The optical-fibre cable based digital telecommunication system installed by IOC provides for round-the-clock operation, monitoring and control of the 1443-km Kandla-Bhatinda pipeline. The system caters to speech and data transmission, subscriber dialling and management conferencing facilities among all stations so that the pipeline can be operated in a fool-proof manner.

IOC had also tried to lease out the excess bandwidth of its optic-fibre capacity to private telecom operators. But the move did not come through as operators were not willing to pay enough.

'The small amounts that the telecom operators were offering was not worth the trouble. Leasing out the cable at such low rents would have turned out to be a nuisance for the company,' a senior officer said.

The pipeline was initially installed to supply diesel, petrol and kerosene to the industrially and agriculturally rich northwest but is now being converted into a crude oil pipeline.

The switch is being made as the petroleum major now has sufficient refining capacity to cater to the northwestern region and needs to import more crude oil to feed its refineries.

With the expansion of the Panipat refinery underway, it will need more imported crude.
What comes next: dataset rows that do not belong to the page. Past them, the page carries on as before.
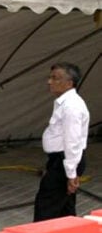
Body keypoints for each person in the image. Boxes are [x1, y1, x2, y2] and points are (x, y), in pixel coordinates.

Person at [33, 62, 89, 222]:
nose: (49, 82)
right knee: (65, 206)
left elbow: (73, 141)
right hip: (62, 160)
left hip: (65, 160)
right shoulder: (64, 103)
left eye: (55, 78)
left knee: (47, 205)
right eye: (50, 77)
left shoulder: (72, 107)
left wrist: (71, 173)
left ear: (69, 83)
The pipeline will also help supply more crude oil to IOC's Mathura refinery.

The pipeline provides an efficient and eco-friendly way of transporting crude as it does not create any air, water or solid effluents.

The pipeline, which begins its route with the marshy areas at Kandla, traverses dry zones, sand dunes, undulating agricultural fields, hilly and rocky region, forest land, and a series of canals, rivers in its long journey to Bhatinda. Afforestation has been taken up on 44 hectares along the pipeline with the assistance of respective authorities in the states concerned.